Things are a bit different with AC, however. If one drives a motor with an AC signal which is connected to a battery in "forward" polarity some fraction of the time and in "reverse" polarity the remainder of the time, and if the frequency is high enough the motor current doesn't have time to change much during each cycle (due to the motor's inductance), one may by varying the "forward" duty cycle control the motor speed to be anywhere from forward full to reverse full. Three really nice things about this control approach:
-1- Its behavior is relatively linear; for example, driving the motor 75% forward 25% reverse will make its no-load speed be about 50% of its forward no-load speed.
-2- If one is willing to drive the motor with less than its maximum stall current for a given supply voltage, the supply current will be reduced proportional to the square of the current one does use. For example, if one is willing to settle for half the stall current, supply current while starting will be reduced by 75%. If one only needs a third of maximum stall current, supply current can be reduced by almost 90%.
-3- Provided that one tries to drive the motor at some speed in its direction of motion, it will automatically perform regenerative braking (maximum regeneration power can be achieved by driving the motor at a speed half its current speed; maximum efficiency can be achieved by slowing down the motor as gradually as is tolerable).

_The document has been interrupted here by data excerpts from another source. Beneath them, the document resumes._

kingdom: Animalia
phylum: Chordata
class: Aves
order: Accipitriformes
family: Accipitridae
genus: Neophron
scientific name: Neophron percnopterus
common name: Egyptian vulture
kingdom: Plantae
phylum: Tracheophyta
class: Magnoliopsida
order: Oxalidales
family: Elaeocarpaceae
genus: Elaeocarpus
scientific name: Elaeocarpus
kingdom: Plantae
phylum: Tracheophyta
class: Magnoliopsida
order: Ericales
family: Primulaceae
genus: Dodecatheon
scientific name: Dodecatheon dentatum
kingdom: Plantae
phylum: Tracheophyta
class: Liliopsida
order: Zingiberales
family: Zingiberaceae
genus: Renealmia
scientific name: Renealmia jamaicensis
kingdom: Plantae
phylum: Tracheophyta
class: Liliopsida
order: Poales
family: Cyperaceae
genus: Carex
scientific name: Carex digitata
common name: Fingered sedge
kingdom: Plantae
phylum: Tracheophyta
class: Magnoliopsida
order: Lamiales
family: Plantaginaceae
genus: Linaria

The amount of power a motor will waste as resistive heat is proportional to the square of the torque it's generating, which is in turn proportional to the difference between the motor's present speed and its "requested" speed. Although trying to switch motor polarity many thousands of times per second may incur some switching losses, trying to keep the requested speed close to the actual speed can help achieve some very good efficiency.